Still no Golds for Viognier, though certainly lighter, fresher, more food-friendly wines than in previous years
A decade ago, Viognier was being touted as the Next Big Thing, as everyone cast around
for Son of Chardonnay. So this year it has moved from the Other Whites category in the SWAs to a section all of its own. Sadly, the Pinot Grigio-isation of the UK, combined with winemakers realising that it was a tougher grape to get right than they initially thought, seems to have largely killed any grandiose dreams of world domination.
‘There hasn’t been a trajectory of improvement,’ sighed Ivan Dixon. ‘I can’t remember
the last well-priced New World Viognier I’ve found.’
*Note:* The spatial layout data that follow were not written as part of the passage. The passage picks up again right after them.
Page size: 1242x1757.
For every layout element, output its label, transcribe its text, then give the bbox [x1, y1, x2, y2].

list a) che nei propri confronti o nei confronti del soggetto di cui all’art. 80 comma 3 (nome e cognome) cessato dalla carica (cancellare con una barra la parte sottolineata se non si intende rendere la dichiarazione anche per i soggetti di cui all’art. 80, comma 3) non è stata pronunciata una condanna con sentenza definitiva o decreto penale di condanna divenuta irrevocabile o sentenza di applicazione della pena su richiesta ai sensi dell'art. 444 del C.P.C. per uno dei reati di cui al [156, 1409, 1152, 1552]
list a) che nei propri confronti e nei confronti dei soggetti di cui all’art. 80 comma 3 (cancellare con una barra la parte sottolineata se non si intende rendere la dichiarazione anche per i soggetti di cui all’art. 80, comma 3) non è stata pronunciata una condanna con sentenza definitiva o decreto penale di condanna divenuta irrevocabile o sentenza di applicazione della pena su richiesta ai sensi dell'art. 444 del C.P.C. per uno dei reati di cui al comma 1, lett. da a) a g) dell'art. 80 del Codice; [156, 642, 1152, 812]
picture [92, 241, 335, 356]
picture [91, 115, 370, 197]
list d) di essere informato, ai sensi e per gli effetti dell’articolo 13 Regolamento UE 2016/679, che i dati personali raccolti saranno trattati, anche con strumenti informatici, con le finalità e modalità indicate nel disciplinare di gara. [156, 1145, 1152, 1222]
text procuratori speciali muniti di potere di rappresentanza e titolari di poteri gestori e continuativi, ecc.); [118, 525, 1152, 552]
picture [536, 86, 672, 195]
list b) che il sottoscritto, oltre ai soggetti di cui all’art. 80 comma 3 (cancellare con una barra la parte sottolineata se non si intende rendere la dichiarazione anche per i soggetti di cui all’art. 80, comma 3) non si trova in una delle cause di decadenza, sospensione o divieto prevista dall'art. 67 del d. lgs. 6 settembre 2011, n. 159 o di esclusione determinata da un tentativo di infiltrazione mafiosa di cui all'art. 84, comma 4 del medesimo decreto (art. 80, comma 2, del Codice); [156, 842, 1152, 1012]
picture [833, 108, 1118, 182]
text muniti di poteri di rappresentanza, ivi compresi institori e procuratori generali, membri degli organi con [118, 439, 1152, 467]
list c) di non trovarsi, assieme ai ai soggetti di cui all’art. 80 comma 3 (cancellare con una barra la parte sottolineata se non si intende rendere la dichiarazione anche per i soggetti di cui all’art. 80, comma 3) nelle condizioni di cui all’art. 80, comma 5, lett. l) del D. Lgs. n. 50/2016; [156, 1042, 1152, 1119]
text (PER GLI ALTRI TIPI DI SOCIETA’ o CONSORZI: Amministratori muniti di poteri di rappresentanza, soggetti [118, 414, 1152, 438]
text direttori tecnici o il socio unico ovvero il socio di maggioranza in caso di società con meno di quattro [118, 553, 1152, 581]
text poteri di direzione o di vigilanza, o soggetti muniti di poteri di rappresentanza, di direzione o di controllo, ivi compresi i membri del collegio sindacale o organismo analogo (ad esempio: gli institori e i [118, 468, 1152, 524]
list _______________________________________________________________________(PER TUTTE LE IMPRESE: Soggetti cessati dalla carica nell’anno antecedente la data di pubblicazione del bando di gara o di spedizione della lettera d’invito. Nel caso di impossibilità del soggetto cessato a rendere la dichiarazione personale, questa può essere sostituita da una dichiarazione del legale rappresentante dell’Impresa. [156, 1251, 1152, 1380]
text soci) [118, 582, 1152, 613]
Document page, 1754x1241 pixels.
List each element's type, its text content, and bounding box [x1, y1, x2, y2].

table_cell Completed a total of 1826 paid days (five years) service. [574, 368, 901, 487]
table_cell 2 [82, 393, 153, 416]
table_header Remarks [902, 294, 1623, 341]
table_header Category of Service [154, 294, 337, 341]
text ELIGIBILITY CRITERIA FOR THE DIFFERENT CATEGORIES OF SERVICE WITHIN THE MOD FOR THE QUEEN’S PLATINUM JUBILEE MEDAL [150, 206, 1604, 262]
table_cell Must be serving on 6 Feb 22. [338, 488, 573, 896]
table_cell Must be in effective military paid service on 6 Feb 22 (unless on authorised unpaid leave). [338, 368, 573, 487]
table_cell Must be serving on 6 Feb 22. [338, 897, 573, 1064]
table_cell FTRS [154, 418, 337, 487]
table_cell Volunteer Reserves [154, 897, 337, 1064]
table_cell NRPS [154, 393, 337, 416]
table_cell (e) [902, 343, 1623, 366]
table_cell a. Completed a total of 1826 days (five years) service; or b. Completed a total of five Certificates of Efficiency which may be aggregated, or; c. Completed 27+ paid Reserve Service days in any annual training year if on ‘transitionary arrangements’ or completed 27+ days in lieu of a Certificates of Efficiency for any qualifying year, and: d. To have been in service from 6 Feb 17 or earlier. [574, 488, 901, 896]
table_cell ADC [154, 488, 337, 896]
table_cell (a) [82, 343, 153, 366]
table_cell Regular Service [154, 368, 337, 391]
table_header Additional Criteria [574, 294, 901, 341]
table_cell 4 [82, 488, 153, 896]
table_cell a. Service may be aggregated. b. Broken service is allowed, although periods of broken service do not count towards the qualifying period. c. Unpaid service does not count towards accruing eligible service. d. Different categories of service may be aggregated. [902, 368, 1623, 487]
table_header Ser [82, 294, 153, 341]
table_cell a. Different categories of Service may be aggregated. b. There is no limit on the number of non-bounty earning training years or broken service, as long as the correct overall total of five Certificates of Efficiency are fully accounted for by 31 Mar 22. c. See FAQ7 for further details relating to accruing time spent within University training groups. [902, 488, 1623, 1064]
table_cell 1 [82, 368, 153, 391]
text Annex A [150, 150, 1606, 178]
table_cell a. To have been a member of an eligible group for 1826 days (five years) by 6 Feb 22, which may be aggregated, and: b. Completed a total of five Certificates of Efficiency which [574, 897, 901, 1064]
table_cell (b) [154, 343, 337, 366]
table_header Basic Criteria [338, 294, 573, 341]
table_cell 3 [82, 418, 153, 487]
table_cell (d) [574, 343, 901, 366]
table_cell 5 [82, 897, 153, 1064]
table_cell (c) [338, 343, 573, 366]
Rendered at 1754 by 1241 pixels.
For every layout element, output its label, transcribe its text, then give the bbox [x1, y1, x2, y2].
Initial efforts with the grape, of course, tended to give wines with tons of fruit, high alcohol
and a somewhat sweet finish – three factors that, combined, act as a giant Do Not Touch
sign for the on-trade.
To the credit of the wineries, they have listened to the feedback and apparently acted
on it. There has been an obvious move among producers to lighten things up – to pick a little earlier to preserve freshness and drop the sugar levels.
All of this is welcome, but in many cases it seems to have come at the expense
of the grape’s exuberant apricot fruit character. ‘They’re keeping the acidity and losing
the Viognier,’ opined Gergely Szabo.
Having said that, when the producers got it right, the tasters were impressed, finding wines that had plenty of varietal character and also, vitally, a lot more zip than they predicted.
‘It’s not necessarily what you expect – that wonderful acidity,’ said Luigi Buonanno.
Certainly not at the upper end, where size still seems the key factor – huge fruit, burning alcohol and, worst of all, slatherings of oak. ‘At that price, they just stop focusing on the fruit,’ said Buonanno, ‘as if they are saying “this is our top Viognier so it must be oaky”.’
Although there were hints of apricot-love from South Africa and New Zealand, Chile and Australia provided most of the entries and picked up all of the medals. But, for now, this remains a variety that has yet to pick up a Gold in the SWAs.
“The best wines here are fruity, good value and easy drinking. ” Alvaro Marcos Garcia, Home House
“It’s a difficult grape and quite a hard sell. I’m not sure that people are looking for Viognier at the lower price levels. ” Charlotte Jonasson, Boxwood Café
Emiliana Organic Novas Viognier 2010, Casablanca Valley, Chile
£6.20 @ Boutinot
With floral and tropical fruit aromas, fresh peach and ripe apricot flavours, the acidity is perfectly balanced, giving a good finish. ‘Fine freshness, this is good for the price,’ said Charlotte Jonasson.
Deakin Estate Viognier 2010, Victoria, Australia
£6.29 @ Bibendum
Plenty of aromas to entertain on this light wine with its apricot and peach aftertaste. ‘Good for summer time,’ said Alvaro Marcos Garcia.
Willunga 100 Viognier 2010, McLaren Vale/Adelaide Hills, Australia
£8.08 @ Liberty Wines
This has good varietal character and a juicy palate thanks to its well-integrated acidity. ‘White flowers, a touch of wax, plus plenty of apricots and tropical fruit give this wine great texture,’ said Gergely Szabo. ‘Good value,’ commented Team Leader Natasha Hughes.
Trinity hill gimblett Gravels Viognier 2007, Hawkes Bay, New Zealand
£13 @ Enotria
Very aromatic nose of peach, apricot, pine kernel and honey blossom leads to a round, creamy palate supported by great acidity, a lick of minerality and finishing with a fresh flourish. ‘This is complex, weighty and multi-layered,’ said Ivan Dixon.